Exercise aim = The answer is a single number: the count of lines in the records below that contain the word "while".

Data records =
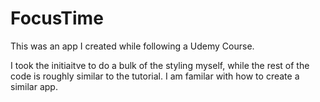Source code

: # FocusTime

This was an app I created while following a Udemy Course.

I took the initiaitve to do a bulk of the styling myself, while the rest of the code is roughly similar to the tutorial.
I am familar with how to create a similar app.
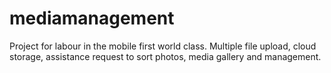 # mediamanagement

Project for labour in the mobile first world class. Multiple file upload, cloud storage, assistance request to sort photos, media gallery and management.
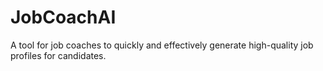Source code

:# JobCoachAI
A tool for job coaches to quickly and effectively generate high-quality job profiles for candidates.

Answer area = 2